Jakub Seidler, chief economist of the Czech Banking Association, noted that year-on-year growth in wages slowed down in the fourth quarter of 2023 to 6.5 percent from 7.4 percent in the previous quarter.

While wages saw rapid growth in certain sectors, such as real estate activities, others, like agriculture, experienced minimal growth, exacerbating the overall decline in real wages.

Vít Hradil, chief economist at Cyrrus, estimates that nominal wage growth reached 6.6 percent for the entire economy, falling short of covering inflation, leading to a 0.9 percent decrease in real wages year-on-year.

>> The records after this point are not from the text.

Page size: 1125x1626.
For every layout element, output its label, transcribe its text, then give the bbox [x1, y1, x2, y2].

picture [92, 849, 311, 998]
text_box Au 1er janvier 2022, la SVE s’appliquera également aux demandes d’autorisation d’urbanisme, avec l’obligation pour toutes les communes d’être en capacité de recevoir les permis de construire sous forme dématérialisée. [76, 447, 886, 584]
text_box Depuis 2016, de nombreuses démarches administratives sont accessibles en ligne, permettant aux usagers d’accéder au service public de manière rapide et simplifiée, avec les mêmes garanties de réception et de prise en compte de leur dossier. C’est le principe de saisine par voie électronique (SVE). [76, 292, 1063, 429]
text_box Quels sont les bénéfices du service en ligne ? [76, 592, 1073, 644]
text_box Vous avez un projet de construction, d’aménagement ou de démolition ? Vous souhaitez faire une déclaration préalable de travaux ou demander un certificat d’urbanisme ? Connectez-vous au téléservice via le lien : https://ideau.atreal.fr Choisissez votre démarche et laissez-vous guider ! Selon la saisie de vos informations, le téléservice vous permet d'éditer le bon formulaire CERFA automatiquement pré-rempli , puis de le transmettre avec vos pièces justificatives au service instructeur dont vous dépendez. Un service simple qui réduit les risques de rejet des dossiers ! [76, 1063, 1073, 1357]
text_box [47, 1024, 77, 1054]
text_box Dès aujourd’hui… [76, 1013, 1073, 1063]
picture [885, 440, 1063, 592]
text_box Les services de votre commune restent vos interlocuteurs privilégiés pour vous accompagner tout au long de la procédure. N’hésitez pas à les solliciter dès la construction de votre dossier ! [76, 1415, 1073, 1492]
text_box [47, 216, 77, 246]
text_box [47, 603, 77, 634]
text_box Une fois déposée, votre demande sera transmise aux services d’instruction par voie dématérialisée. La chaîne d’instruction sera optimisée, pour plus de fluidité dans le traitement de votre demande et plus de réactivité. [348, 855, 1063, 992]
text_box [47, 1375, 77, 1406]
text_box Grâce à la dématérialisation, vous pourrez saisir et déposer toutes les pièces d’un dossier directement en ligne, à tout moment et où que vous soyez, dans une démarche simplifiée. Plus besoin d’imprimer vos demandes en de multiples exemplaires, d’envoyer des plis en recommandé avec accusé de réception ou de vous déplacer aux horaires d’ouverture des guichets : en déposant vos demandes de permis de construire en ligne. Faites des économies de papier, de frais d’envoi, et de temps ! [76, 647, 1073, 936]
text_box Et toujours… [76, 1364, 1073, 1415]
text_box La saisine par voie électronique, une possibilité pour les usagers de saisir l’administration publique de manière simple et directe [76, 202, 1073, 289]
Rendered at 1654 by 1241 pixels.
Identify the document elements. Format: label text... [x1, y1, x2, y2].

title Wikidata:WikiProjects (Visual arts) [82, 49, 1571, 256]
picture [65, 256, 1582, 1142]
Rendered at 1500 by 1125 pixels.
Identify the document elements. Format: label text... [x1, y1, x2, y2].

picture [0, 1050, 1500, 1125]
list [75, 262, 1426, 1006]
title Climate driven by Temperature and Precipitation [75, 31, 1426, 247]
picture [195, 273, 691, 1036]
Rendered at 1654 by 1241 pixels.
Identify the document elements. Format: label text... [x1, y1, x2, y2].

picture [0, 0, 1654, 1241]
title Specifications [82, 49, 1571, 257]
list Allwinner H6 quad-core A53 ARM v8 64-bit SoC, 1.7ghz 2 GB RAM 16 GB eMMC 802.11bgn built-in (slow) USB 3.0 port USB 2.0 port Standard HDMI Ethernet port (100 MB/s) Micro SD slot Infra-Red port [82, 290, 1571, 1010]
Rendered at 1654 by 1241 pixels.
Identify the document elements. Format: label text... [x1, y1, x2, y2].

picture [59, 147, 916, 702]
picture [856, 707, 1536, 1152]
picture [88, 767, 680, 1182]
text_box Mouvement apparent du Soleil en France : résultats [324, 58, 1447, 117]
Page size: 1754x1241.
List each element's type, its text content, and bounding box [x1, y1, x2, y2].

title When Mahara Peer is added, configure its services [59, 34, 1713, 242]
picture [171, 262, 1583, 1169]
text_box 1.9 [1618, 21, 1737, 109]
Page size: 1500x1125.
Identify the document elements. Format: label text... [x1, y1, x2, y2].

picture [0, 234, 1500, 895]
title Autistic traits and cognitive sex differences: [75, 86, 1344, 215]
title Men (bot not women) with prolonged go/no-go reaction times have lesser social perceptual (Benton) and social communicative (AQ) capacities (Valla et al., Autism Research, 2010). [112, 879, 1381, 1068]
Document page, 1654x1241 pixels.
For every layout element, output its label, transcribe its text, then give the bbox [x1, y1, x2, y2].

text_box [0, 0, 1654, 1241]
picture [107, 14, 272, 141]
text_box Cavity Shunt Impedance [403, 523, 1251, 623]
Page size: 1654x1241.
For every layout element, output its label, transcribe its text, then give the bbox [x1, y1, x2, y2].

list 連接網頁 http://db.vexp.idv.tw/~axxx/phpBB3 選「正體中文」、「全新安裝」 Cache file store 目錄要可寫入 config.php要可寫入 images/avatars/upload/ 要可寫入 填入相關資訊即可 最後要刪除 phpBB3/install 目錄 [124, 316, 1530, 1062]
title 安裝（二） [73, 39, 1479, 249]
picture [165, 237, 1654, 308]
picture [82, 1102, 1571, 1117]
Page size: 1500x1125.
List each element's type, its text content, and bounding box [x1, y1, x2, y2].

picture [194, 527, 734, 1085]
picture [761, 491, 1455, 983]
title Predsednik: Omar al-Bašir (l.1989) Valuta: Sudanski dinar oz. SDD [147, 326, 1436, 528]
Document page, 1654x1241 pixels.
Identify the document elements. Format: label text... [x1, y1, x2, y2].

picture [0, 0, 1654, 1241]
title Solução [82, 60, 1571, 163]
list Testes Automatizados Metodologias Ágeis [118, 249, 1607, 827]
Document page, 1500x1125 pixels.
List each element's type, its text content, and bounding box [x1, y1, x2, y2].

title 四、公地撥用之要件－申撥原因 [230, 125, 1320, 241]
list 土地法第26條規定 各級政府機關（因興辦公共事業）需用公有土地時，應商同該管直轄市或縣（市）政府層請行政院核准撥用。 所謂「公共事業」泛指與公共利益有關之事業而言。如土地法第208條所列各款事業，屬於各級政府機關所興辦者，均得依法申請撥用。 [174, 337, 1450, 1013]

This trend of declining real wages has persisted for the second consecutive year, with Martin Gürtler, an analyst at Komerční banka, highlighting a significant decrease in purchasing power over the past two years.

Looking ahead, analysts anticipate a return to wage growth, even in real terms, due to lower inflation and persistent labor shortages.

Gürtler forecasts nominal wage growth of 6.9 percent and real growth of 4.2 percent for this year with expectations of real wages returning to pre-pandemic levels by 2026.

Despite the challenges, the average wage in the Czech Republic remains at CZK 42,685, with disparities across regions.

While wages are highest in Prague, they are lowest in the Karlovy Vary region, underscoring the need for broader economic reforms to address income inequality.